Detecting Mowed Tidal Wetlands Using Time-Series NDVI and LSTM-Based Machine Learning
2026
Mayeesha Humaira | Stephen Aboagye-Ntow | Chuyuan Wang | Alexi Sanchez de Boado | Mark Burchick | Leslie Wood Mummert | Xin Huang
This study presents the first application of machine learning (ML) to detect and map mowed tidal wetlands in the Chesapeake Bay region of Maryland and Virginia, focusing on emergent estuarine intertidal (E2EM) wetlands. Monitoring human disturbances like mowing is essential because repeated mowing stresses wetland vegetation, reducing habitat quality and diminishing other ecological services wetlands provide, including shoreline stabilization and water filtration.

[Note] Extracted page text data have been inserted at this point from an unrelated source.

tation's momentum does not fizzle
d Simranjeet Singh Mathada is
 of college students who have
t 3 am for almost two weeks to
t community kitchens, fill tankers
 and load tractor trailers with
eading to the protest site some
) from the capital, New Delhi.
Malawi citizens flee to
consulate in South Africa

Traditional field-based monitoring is labor-intensive and impractical for large-scale assessments. To address these challenges, this study utilized 2021 and 2022 Sentinel-2 satellite imagery and a time-series analysis of the Normalized Difference Vegetation Index (NDVI) to distinguish between mowed and unmowed (control) wetlands. A bidirectional Long Short-Term Memory (BiLSTM) neural network was created to predict NDVI patterns associated with mowing events, such as rapid decreases followed by slow vegetation regeneration. The training dataset comprised 204 field-verified and desktop-identified samples, accounting for under 0.002% of the research area’s herbaceous E2EM wetlands. The model obtained 97.5% accuracy on an internal test set and was verified at eight separate Chesapeake Bay locations, indicating its promising generality. This work demonstrates the potential of remote sensing and machine learning for scalable, automated monitoring of tidal wetland disturbances to aid in conservation, restoration, and resource management.